(Beginning of EXCERPTED TEXT)

Table of Contents

Class VectorDocument<T>

Namespace
AiDotNet.RetrievalAugmentedGeneration.Models
Assembly
AiDotNet.dll

Represents a document paired with its vector embedding for storage and retrieval.

public class VectorDocument<T>

Type Parameters

T

The numeric data type used for the vector embedding (typically float or double).

Inheritance
VectorDocument<T>
Inherited Members

Remarks

A VectorDocument combines a Document with its vector embedding, creating a complete unit ready for indexing in a vector store. The vector embedding captures the semantic meaning of the document's content in a numerical form suitable for similarity calculations.

For Beginners: A VectorDocument is like a book with its catalog card.

Think of it as two pieces working together:

  • Document: The actual book (content, title, author, etc.)
  • Embedding: The numerical "fingerprint" describing what the book is about

Why combine them? When you add documents to a search system, you need both:

  • The vector (for finding similar documents through math)
  • The document (for returning the actual content to users)

For example:

  • Document: "Climate change affects global temperatures..."
  • Embedding: [0.23, -0.45, 0.78, ..., 0.12] (768 numbers)

The system uses the numbers to search, then returns the text.

Constructors

VectorDocument()

Initializes a new instance of the VectorDocument class.

public VectorDocument()

VectorDocument(Document<T>, Vector<T>)

Initializes a new instance of the VectorDocument class with a document and embedding.

public VectorDocument(Document<T> document, Vector<T> embedding)

Parameters

document Document<T>

The document containing content and metadata.

embedding Vector<T>

The vector embedding of the document.

Properties

Document

Gets or sets the document containing the text content and metadata.

public Document<T> Document { get; set; }

Property Value

Document<T>

Remarks

For Beginners: This is the actual document with all its information. Contains the text, ID, metadata - everything except the vector.

Embedding

Gets or sets the vector embedding representing the document's semantic meaning.

public Vector<T> Embedding { get; set; }

Property Value

Vector<T>

Remarks

The embedding is a dense vector that encodes the document's content into a numerical representation. The vector dimension must match the embedding model's output dimension. Embeddings enable efficient similarity search through mathematical distance calculations.

For Beginners: This is the numerical "fingerprint" of the document.

Think of it like a GPS coordinate:

  • Just as GPS uses (latitude, longitude) to represent a location
  • An embedding uses hundreds of numbers to represent meaning
  • Documents with similar meanings have similar numbers (close GPS coordinates)
  • Different meanings have different numbers (far apart coordinates)

For example, embeddings for:

  • "cat" and "kitten" would be close together (similar meaning)
  • "cat" and "democracy" would be far apart (different meaning)

(End of EXCERPTED TEXT)
(Beginning of DATASET)

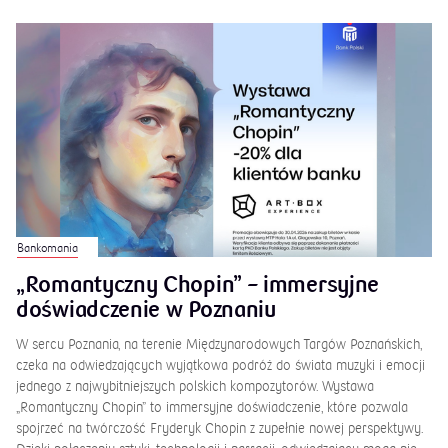
Bankomania
„Romantyczny Chopin” – immersyjne
doświadczenie w Poznaniu
W sercu Poznania, na terenie Międzynarodowych Targów Poznańskich,
czeka na odwiedzających wyjątkowa podróż do świata muzyki i emocji
jednego z najwybitniejszych polskich kompozytorów. Wystawa
„Romantyczny Chopin” to immersyjne doświadczenie, które pozwala
spojrzeć na twórczość Fryderyk Chopin z zupełnie nowej perspektywy.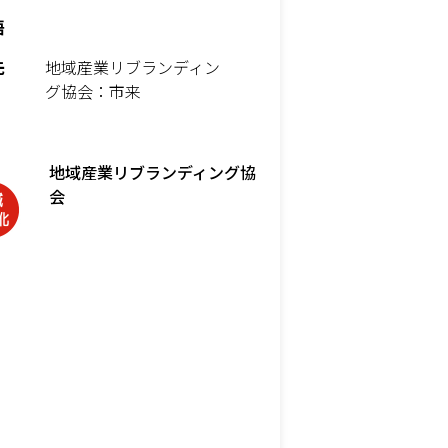
語
先
地域産業リブランディン
グ協会：市来
地域産業リブランディング協
会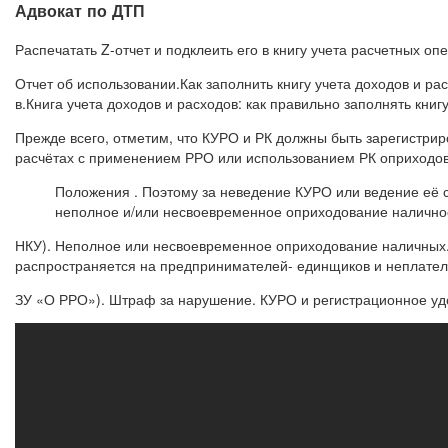
Адвокат по ДТП
Распечатать Z-отчет и подклеить его в книгу учета расчетных 
Отчет об использовании.Как заполнить книгу учета доходов и 
в.Книга учета доходов и расходов: как правильно заполнять книгу
Прежде всего, отметим, что КУРО и РК должны быть зарегистри
расчётах с применением РРО или использованием РК оприходова
Положения . Поэтому за неведение КУРО или ведение её 
неполное и/или несвоевременное оприходование наличнос
НКУ). Неполное или несвоевременное оприходование наличных. 
распространяется на предпринимателей- единщиков и неплател
ЗУ «О РРО»). Штраф за нарушение. КУРО и регистрационное уд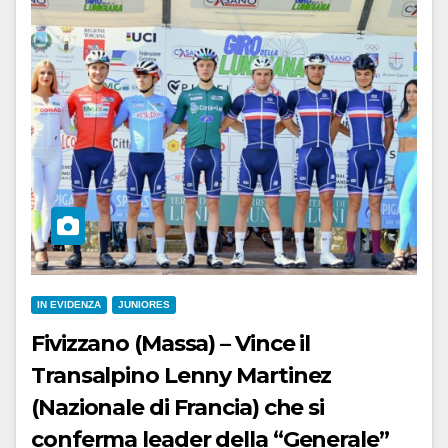
IN EVIDENZA
JUNIORES
Fivizzano (Massa) – Vince il
Transalpino Lenny Martinez
(Nazionale di Francia) che si
conferma leader della “Generale”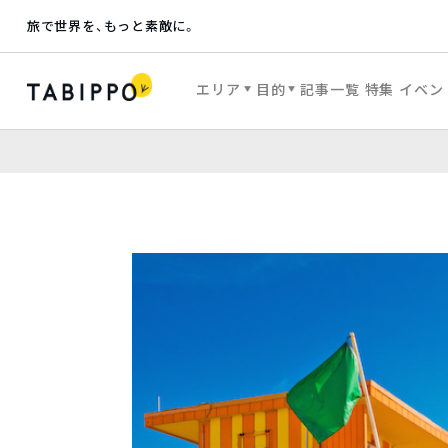
旅で世界を、もっと素敵に。
エリア
目的
記事一覧
特集
イベン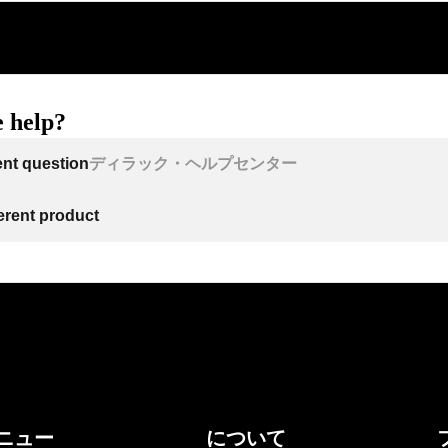
 help?
ent question
ディラック・ヘルプセンター
ferent product
ニュー
について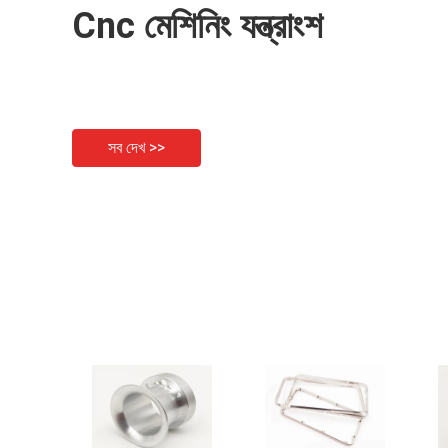
Cnc মেশিনিং যন্ত্রাংশ
সব দেখ >>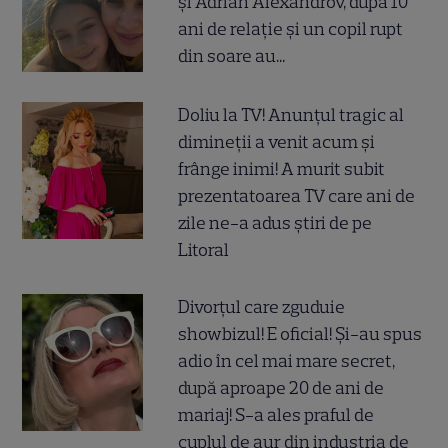
și Adrian Alexandrov, după 10
ani de relație și un copil rupt
din soare au...
Doliu la TV! Anunțul tragic al
dimineții a venit acum și
frânge inimi! A murit subit
prezentatoarea TV care ani de
zile ne-a adus știri de pe
Litoral
Divorțul care zguduie
showbizul! E oficial! Și-au spus
adio în cel mai mare secret,
după aproape 20 de ani de
mariaj! S-a ales praful de
cuplul de aur din industria de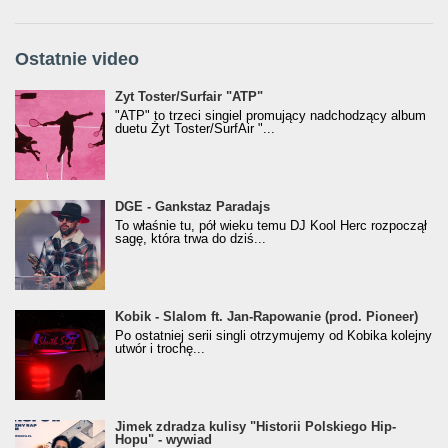
Ostatnie video
Żyt Toster/SurfAir - ATP VIDEO
Żyt Toster/Surfair "ATP"
"ATP" to trzeci singiel promujący nadchodzący album
duetu Żyt Toster/SurfAir "...
donGURALesko z nagrodą za
DGE - Gankstaz Paradajs
Klasyczny/Trueschoolowy Album Roku
To właśnie tu, pół wieku temu DJ Kool Herc rozpoczął
(Popkillery 2023)
sagę, która trwa do dziś...
Kobik - Slalom ft. Jan-Rapowanie (prod. Pioneer)
Kobik - Slalom ft. Jan-Rapowanie (prod. Pioneer)
[Official Music Visualiser]
Po ostatniej serii singli otrzymujemy od Kobika kolejny
utwór i trochę...
Jimek zdradza kulisy "Historii Polskiego Hip-
Jimek zdradza kulisy "Historii Polskiego Hip-
Hopu" - wywiad
Hopu" - wywiad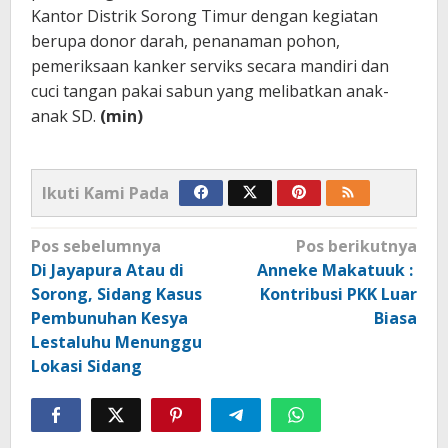
Kantor Distrik Sorong Timur dengan kegiatan
berupa donor darah, penanaman pohon,
pemeriksaan kanker serviks secara mandiri dan
cuci tangan pakai sabun yang melibatkan anak-
anak SD.
(min)
Ikuti Kami Pada
Navigasi
Pos sebelumnya
Pos berikutnya
pos
Di Jayapura Atau di
Anneke Makatuuk :
Sorong, Sidang Kasus
Kontribusi PKK Luar
Pembunuhan Kesya
Biasa
Lestaluhu Menunggu
Lokasi Sidang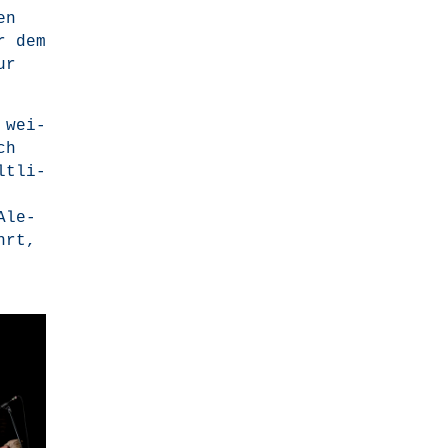
en
r dem
ur
 wei­
ch
lt­li­
 Ale­
hrt,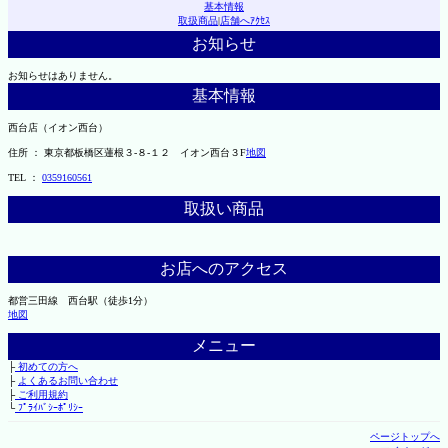
基本情報
取扱商品
|
店舗へｱｸｾｽ
お知らせ
お知らせはありません。
基本情報
西台店（イオン西台）
住所 ： 東京都板橋区蓮根３-８-１２ イオン西台３F
地図
TEL ：
0359160561
取扱い商品
お店へのアクセス
都営三田線 西台駅（徒歩1分）
地図
メニュー
├
初めての方へ
├
よくあるお問い合わせ
├
ご利用規約
└
ﾌﾟﾗｲﾊﾞｼｰﾎﾟﾘｼｰ
ページトップへ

(End of DATASET)

# WHAT TO WORK ON
1) Reproduce the VectorDocument documentation from "A VectorDocument combines" up to and including "its catalog card.".
2) Condense the paragraph of the VectorDocument documentation that begins "The embedding is a dense vector" into a brief list of its main points.
None of this material is required.

# RESPONSES PER TASK
1)
A VectorDocument combines a Document with its vector embedding, creating a complete unit ready for indexing in a vector store. The vector embedding captures the semantic meaning of the document's content in a numerical form suitable for similarity calculations.

For Beginners: A VectorDocument is like a book with its catalog card.

2)
- The embedding is a dense vector that encodes the document's content as numbers.
- Its dimension must match the output dimension of the embedding model.
- It makes similarity search efficient through mathematical distance calculations.